D'après l'extrait sur la réduction des dépenses, expliquez pourquoi une voiture achetée entre 1000 € et 2000 € ne subit plus de décote.

##### EXTRAIT DU DOCUMENT #####

Important : J’explique dans l’article Investir que l’immobilisation des 20 000€ consiste également en un coût, qui correspond : soit au taux d’intérêt d’un crédit (si vous devez emprunter pour acheter la voiture) soit à la rentabilité des investissements que vous auriez pu faire avec les 20 000€ (si vous les possédez déjà).
3) Remettre en question ses dépenses
Sur base des concept-clés abordé plus haut, il est temps d’analyser ses plus gros postes dépenses. Faites des coupes budgétaires sur ce qui ne vous semble pas important pour libérer des sous pour des projets plus essentiels. Voici des idées pour réduire les dépenses dans les postes les plus importants:
- Maison: Si votre loyer est cher, qu’est-ce que vous perdriez à déménager dans un logement plus abordable ? Si c’est de la place, considèrez si les pièces supplémentaires vous apportent vraiment quelque chose. Si c’est le positionnement, vérifiez si l’économie de vivre plus loin du boulot ne compense pas le temps de trajet. Pour les plus extrêmes, il existe des habitats alternatifs (tiny house, colloc, …) qui sont beaucoup moins cher qu’un logement traditionnel.
- Voiture: Mon approche concernant les voitures a toujours été d’acheter l’option viable (c’est à dire avec au minimum les normes de sécurité moderne: Airbag, ABS, …) la moins chère possible et la réparer moi-même. Souvent une voiture d’entrée de gamme ayant 15 ans environ et me coutant à l’achat entre 1000€ et 2000€. En reprenant les 3 coûts du concept-clé n°3, voici les avantages de ce choix:
- Maintenance: Seulement les prix des pièces et un peu de mon temps. Je peux cependant comprendre que tout le monde n’ai pas envie de passer du temps sous sa voiture. Je pense que réparer doit être un plaisir et non une contrainte. Mais même dans le cas où la maintenance est déléguée au garagiste, ce coût resterait largement moins élevé que la décote d’un véhicule neuf
- Décote: A ce prix d’achat, la voiture ne décote plus (elle peut difficilement valoir moins de 1000€ si elle fonctionne)

##### DONNÉES DISPONIBLES #####

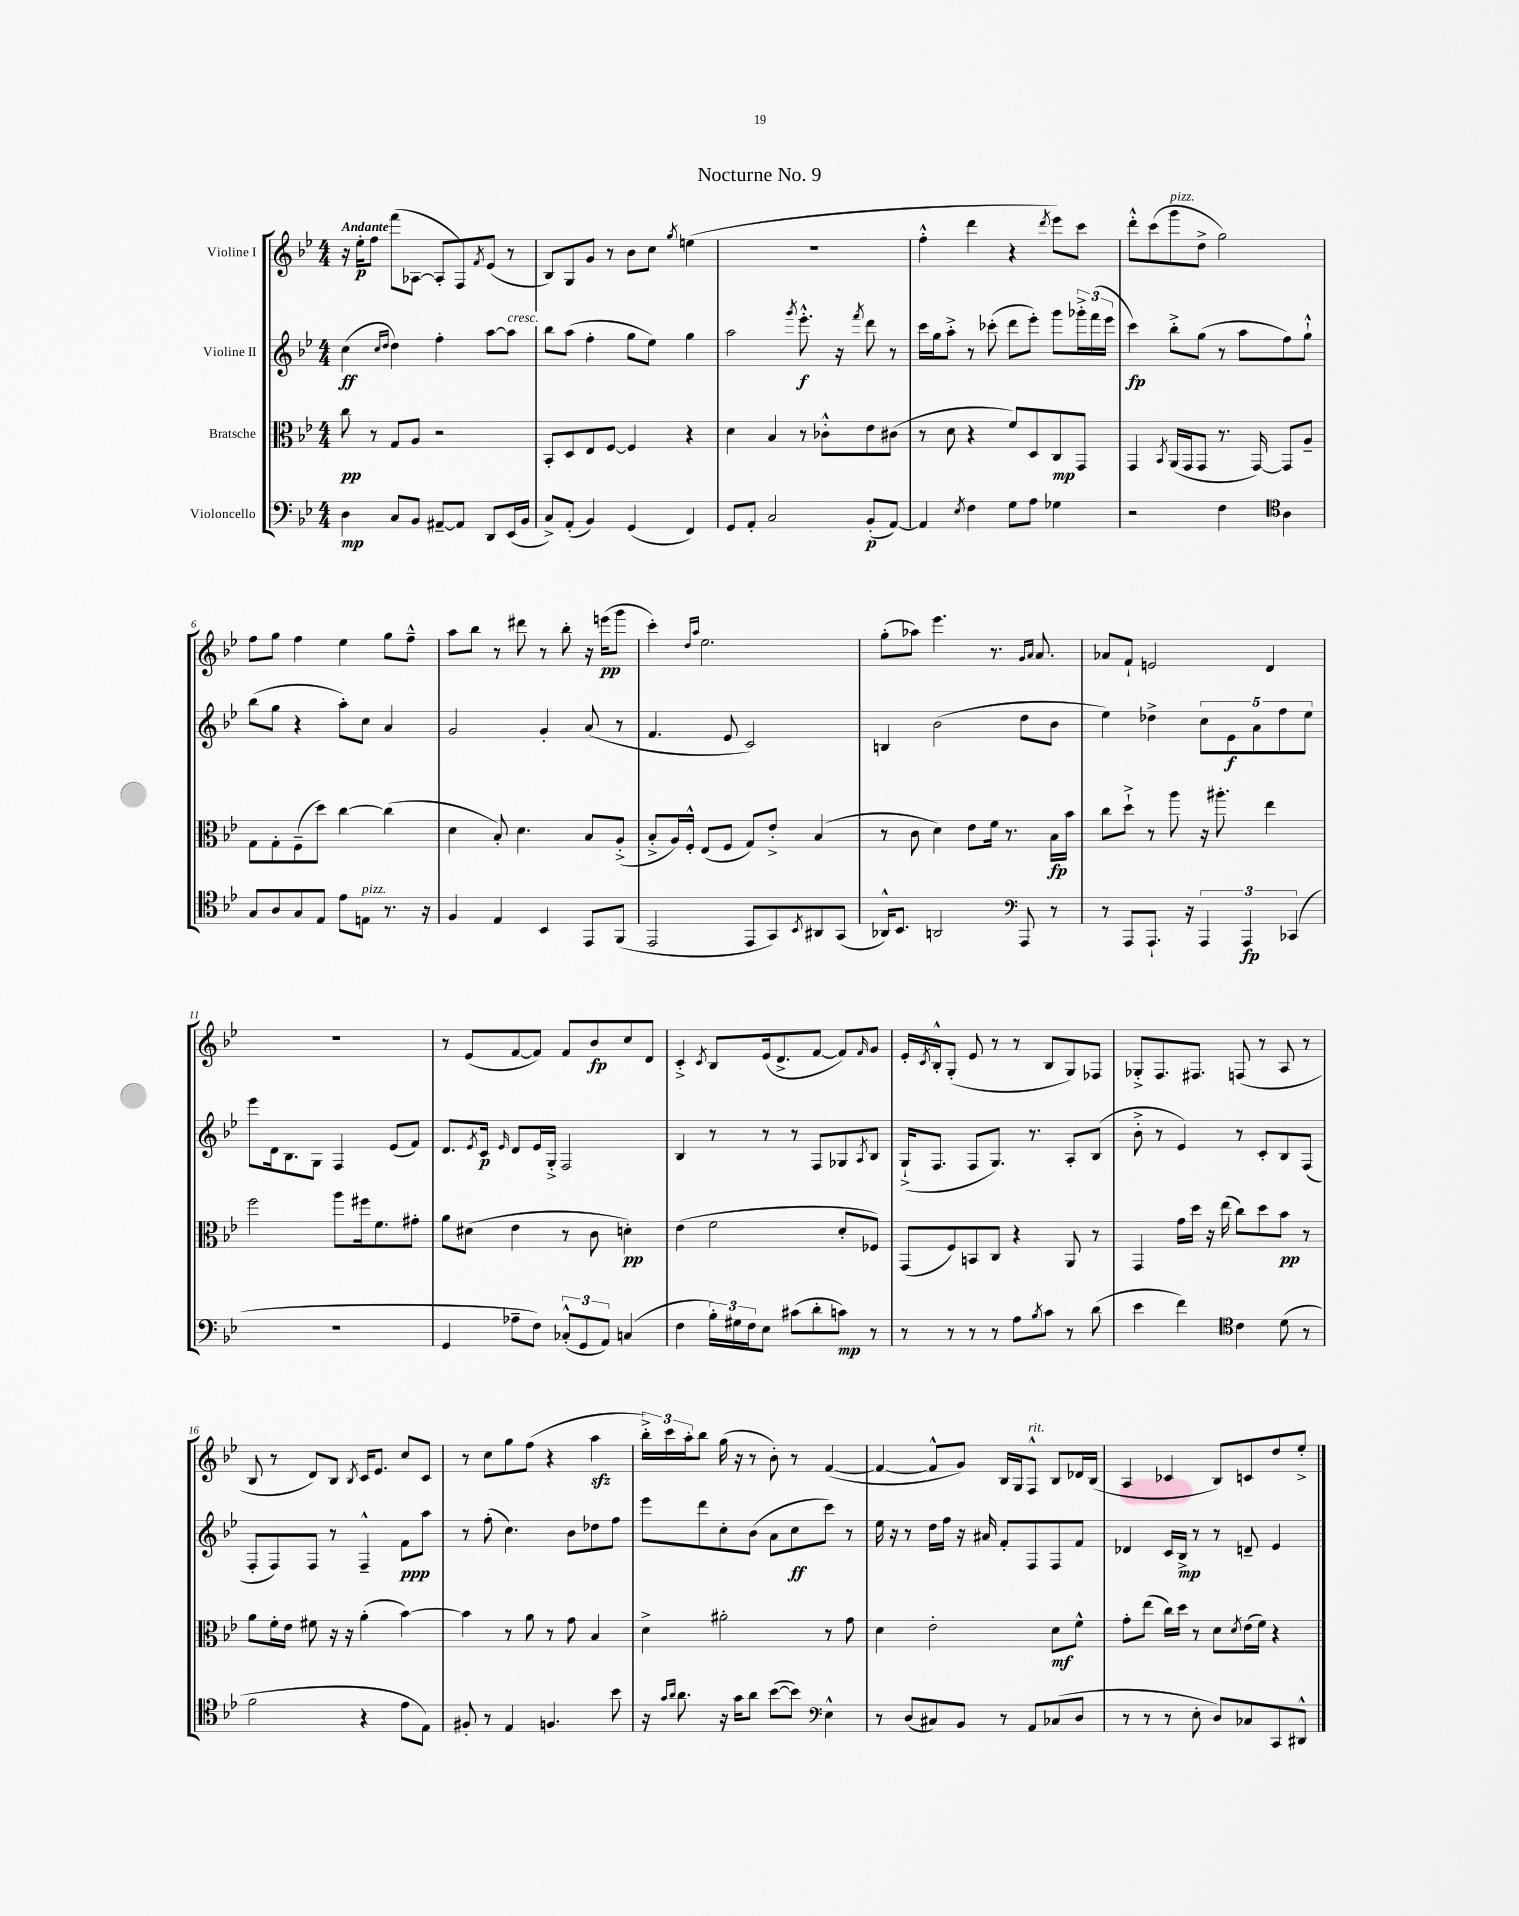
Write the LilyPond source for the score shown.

#####

RÉPONSE FINALE: À ce prix d'achat, la voiture ne perd plus de valeur, car une voiture qui fonctionne peut difficilement valoir moins de 1000 €.